Genauso war es bei den verschiedenen Besuchen, zu denen die Streikenden in Bussen in andere Kliniken oder zu ebenfalls kämpfenden Belegschaften fuhren, wie zu Amazon. Am wichtigsten war das Ausschwärmen der Streikenden, bei dem sie von ihren Aktionen, den Angriffen der Vorstände und den Problemen erzählten, die ein Streik mit sich bringt. Auf diese Weise warben die Streikenden erfolgreich für Solidarität – erfolgreicher als mit zentralen Kundgebungen oder inszenierten Aktionen. Die Streikenden selbst nahmen in diesen Gesprächen erneut wahr, dass sie selbst die Verantwortung für ihren Streik übernommen haben, dass sie selbst in der Lage sind, Solidarität zu organisieren und zu erwarten, und dass auch sie selbst darüber bestimmen, wann der Streik endet.
Immer um alle
Diese beiden Elemente stehen im Zusammenhang mit der dritten zentralen Stärke der Klinikstreiks in Düsseldorf und Essen: Es ging immer um alle Beschäftigten des Betriebes. Es ging nicht nur um Entlastung für die Pflegekräfte, sondern genauso für Reinigungskräfte und Verwaltungsangestellte. Wo die Vorstände versucht hatten, die Belegschaft mit Outsourcing zu spalten, setzten die Streikenden ihr Selbstverständnis der Solidarität dagegen.
Nur auf der Grundlage dieser drei Faktoren konnten andere wichtige Dinge und gute Entscheidungen eine echte Wirkung haben – wie zum Beispiel die Unterstützung durch Bündnisse außerhalb der Krankenhäuser und eine wirksame Streikstrategie.

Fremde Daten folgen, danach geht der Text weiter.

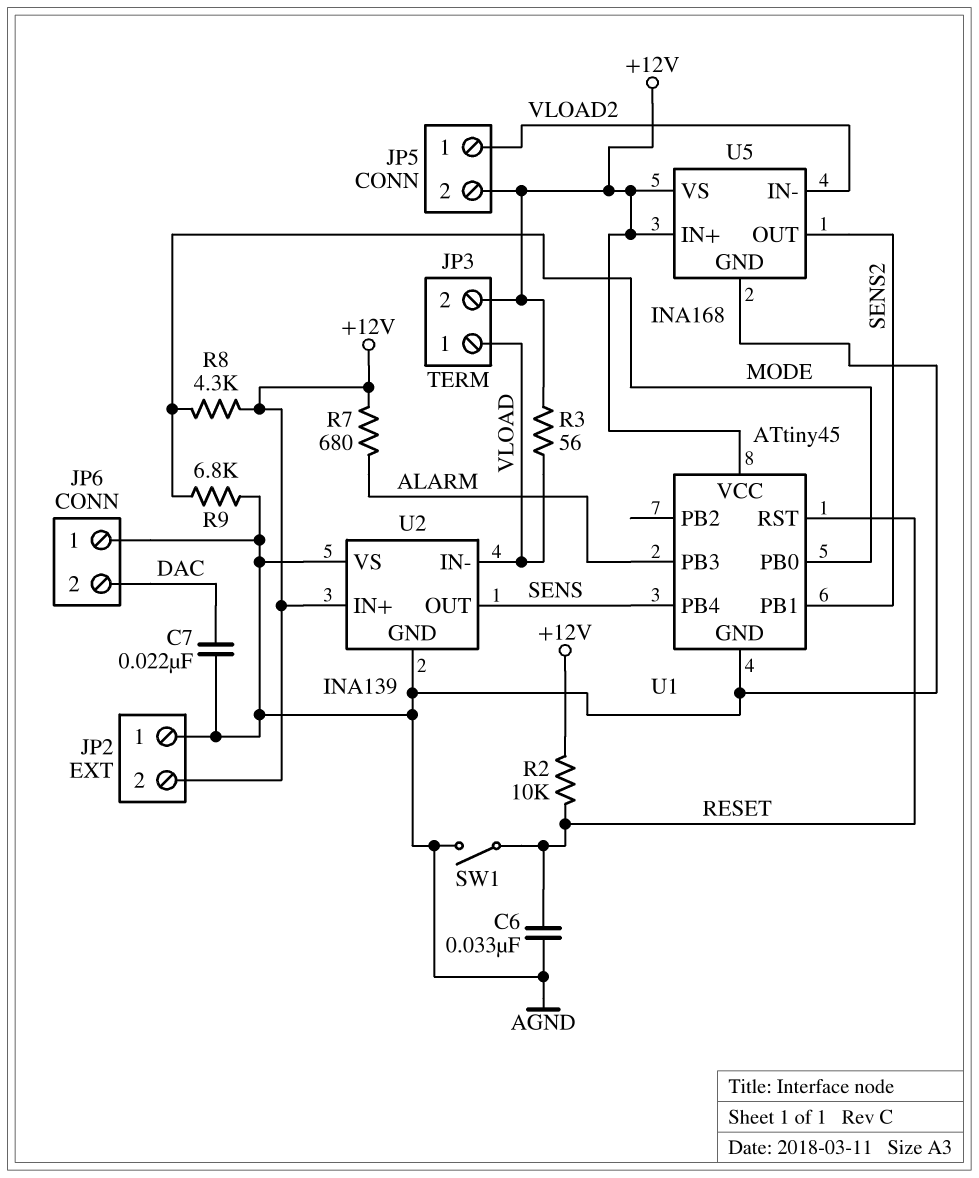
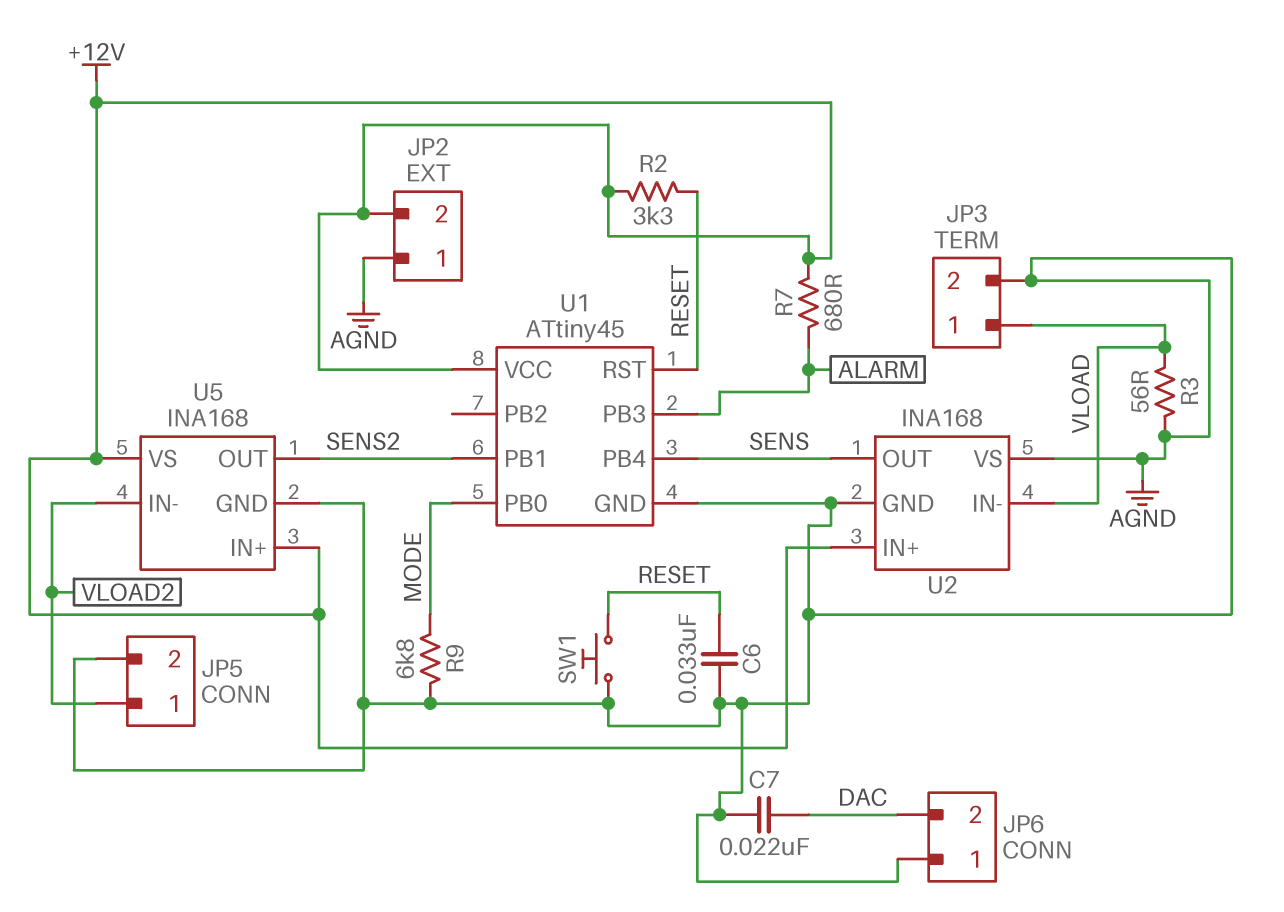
JP3 pin 2: +12V -> AGND
JP5 pin 2: +12V -> AGND
R2: 10k (+12V, RESET) -> 3.3k (+12V, RESET)
R3: 56 (+12V, VLOAD) -> 56 (AGND, VLOAD)
R8: 4.3k (+12V, MODE) -> none
SW1: switch (AGND, RESET) -> button (AGND, RESET)
U2: INA139 -> INA168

Wir erleben eine lange Phase von selten wirklich erfolgreichen Abwehrkämpfen und eher schwachen Lohnrunden mit wenig Beteiligung aus den Belegschaften. 2015 waren es dann die Streiks im Sozial- und Erziehungsdienst, 2018 die Streiks an den Unikliniken Düsseldorf und Essen, die den Vorständen, Politikern und auch den Belegschaften selbst klar gemacht haben, was die Unternehmer verschleiern wollen: Der Betrieb läuft nur, wenn die Beschäftigten ihn am Laufen halten. Die Streikenden haben die Dinge in die eigenen Hände genommen – so sehr, dass auch die vermeintliche Übermacht der „Arbeitgeber“ den Streik nicht zerschlagen konnte. Diese Erfahrungen zu verbreiten kann helfen, die nächsten mächtigen Streiks vorzubereiten. Denn diese Erfahrungen zeigen praktisch und konkret, dass es sich lohnt, auf die Kraft der Arbeiterklasse zu vertrauen.